Human feedback (RLHF)

In certain cases, reinforcement learning from human feedback (RLHF) is applied. This hybrid approach uses human reviewers to guide and refine the model’s outputs, helping it learn nuanced reasoning strategies that align with domain expertise — especially valuable in fields like healthcare and finance.

Prompt engineering

Even after training, how a model is prompted plays a critical role in activating its reasoning capabilities. Effective prompts help guide the model through multi-step tasks or layered questions. Generic prompts may not trigger reasoning behavior, especially for complex challenges.

Chain-of-thought (CoT) prompting

CoT prompting is a method that explicitly encourages the model to break a problem into smaller steps and explore multiple possible reasoning paths. It helps the model select the most logical and consistent approach. This technique enhances transparency and accuracy — essential in enterprise settings such as financial forecasting or clinical decision support, where auditability and explainability matter.

Types of reasoning in large reasoning models

There are four main types of reasoning commonly used in large reasoning models (LRMs), which refer to advanced AI systems — such as large language models (LLMs) — designed to simulate or support human-like reasoning.

Deductive reasoning

Deductive reasoning applies general rules to specific cases to reach logically certain conclusions. It is best suited for tasks that require strict adherence to established rules or facts — also known as top-down reasoning.

Models leveraging deductive reasoning excel at structured, rule-based tasks, as they prioritize logical consistency in generating outputs. This makes them valuable in high-accuracy domains, such as regulatory compliance checks or medical protocol analysis.

Inductive reasoning

Inductive reasoning draws general conclusions from specific observations in training data. LRMs identify patterns and trends to generalize across new, unseen inputs.

Inductive reasoning is less rigid than deductive reasoning and supports probabilistic predictions rather than guaranteed outcomes. It is especially useful in dynamic, data-rich scenarios — such as fraud detection — though it may occasionally yield less reliable results due to its reliance on inference over certainty.

Abductive reasoning

Abductive reasoning involves inferring the most likely explanation based on available evidence. It is particularly useful when data is incomplete or uncertain.

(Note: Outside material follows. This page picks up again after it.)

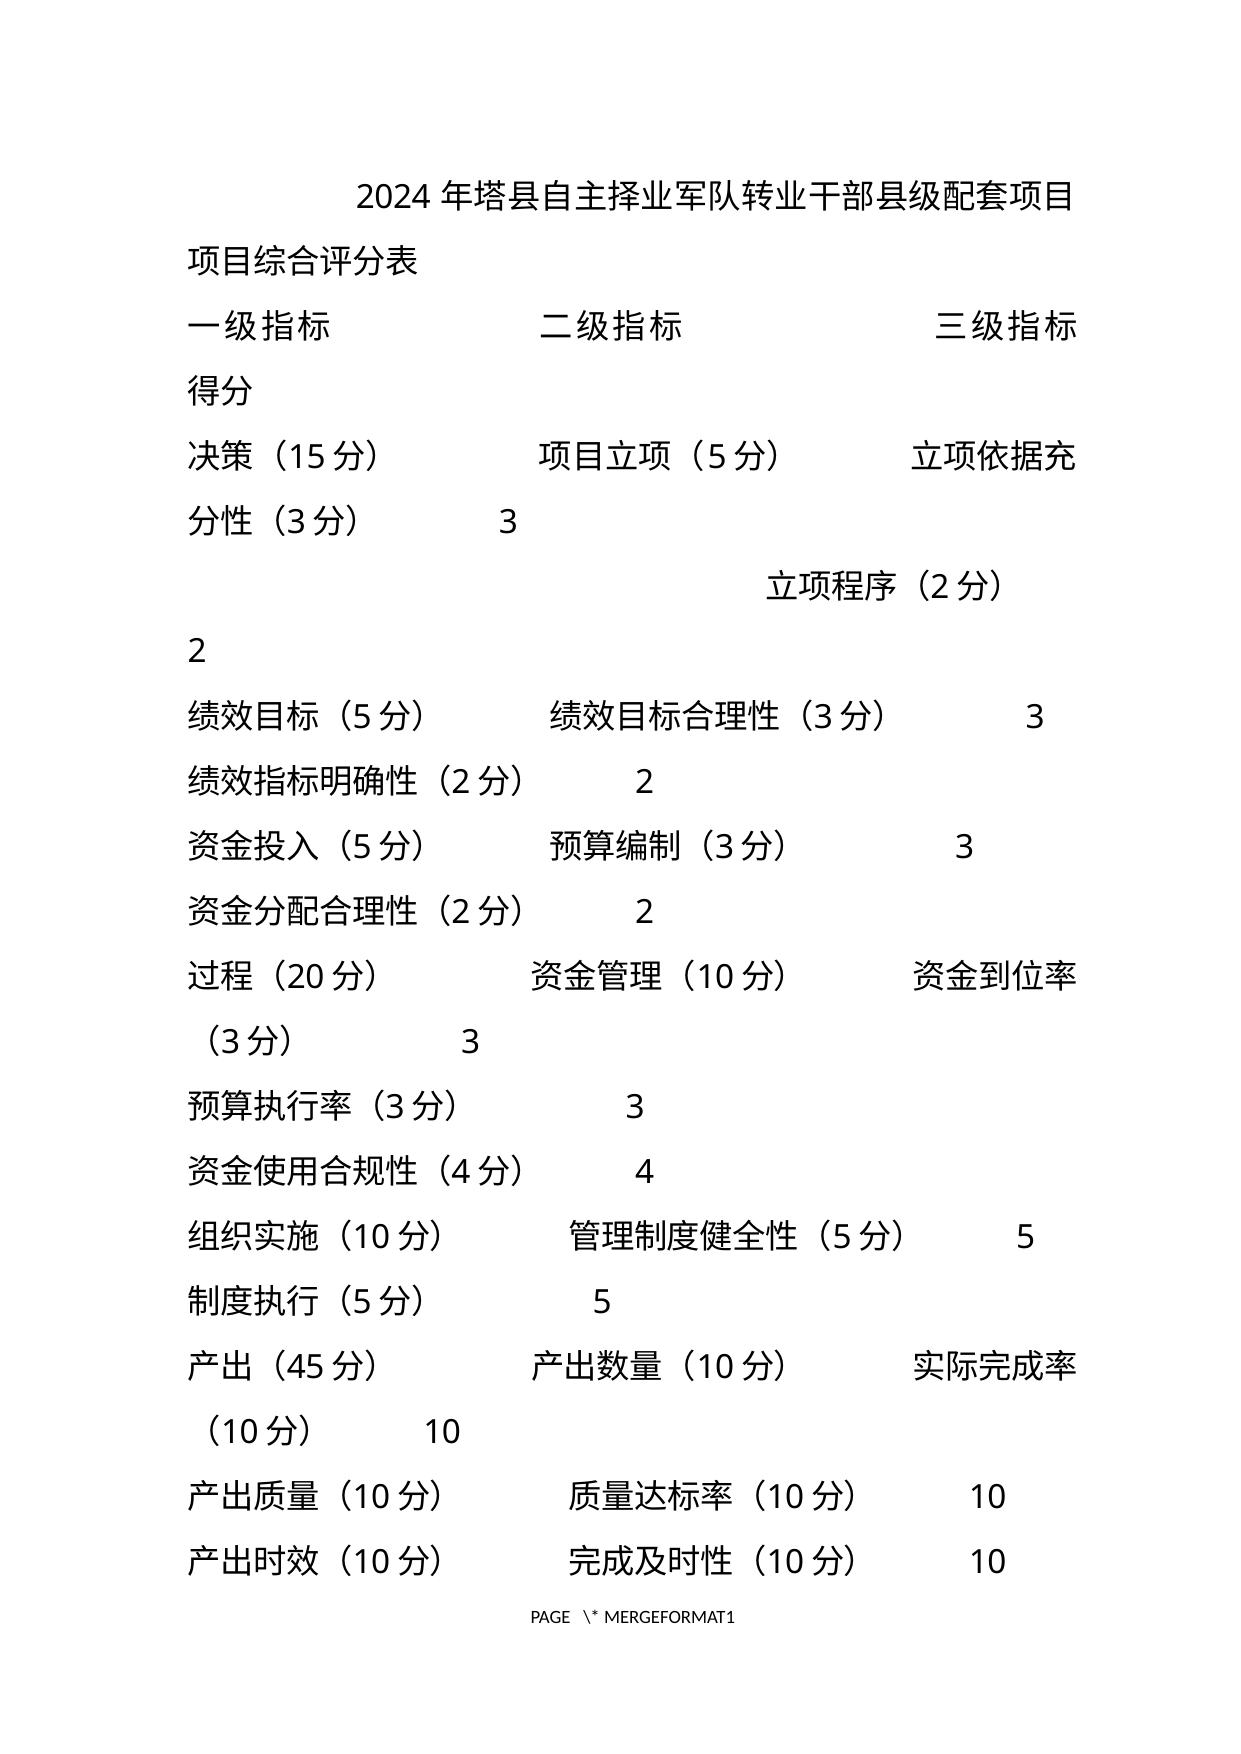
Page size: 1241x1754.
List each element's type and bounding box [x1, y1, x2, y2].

text [187, 162, 1078, 1592]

LRMs using abductive reasoning generate hypotheses rather than definitive answers, offering contextually relevant but potentially less precise outputs. This approach is effective in domains like medical diagnostics, where timely, plausible interpretations of ambiguous symptoms are often needed.

Analogical reasoning

Analogical reasoning involves identifying similarities between different situations or datasets and applying insights from one context to another. LRMs trained in this style recognize relational patterns across examples and transfer learned associations to novel inputs.

For example, in retail, an LRM might recommend products to a customer based on purchasing behavior observed in similar customer segments. This type of reasoning supports personalization and contextual adaptation, even when direct rules are not present.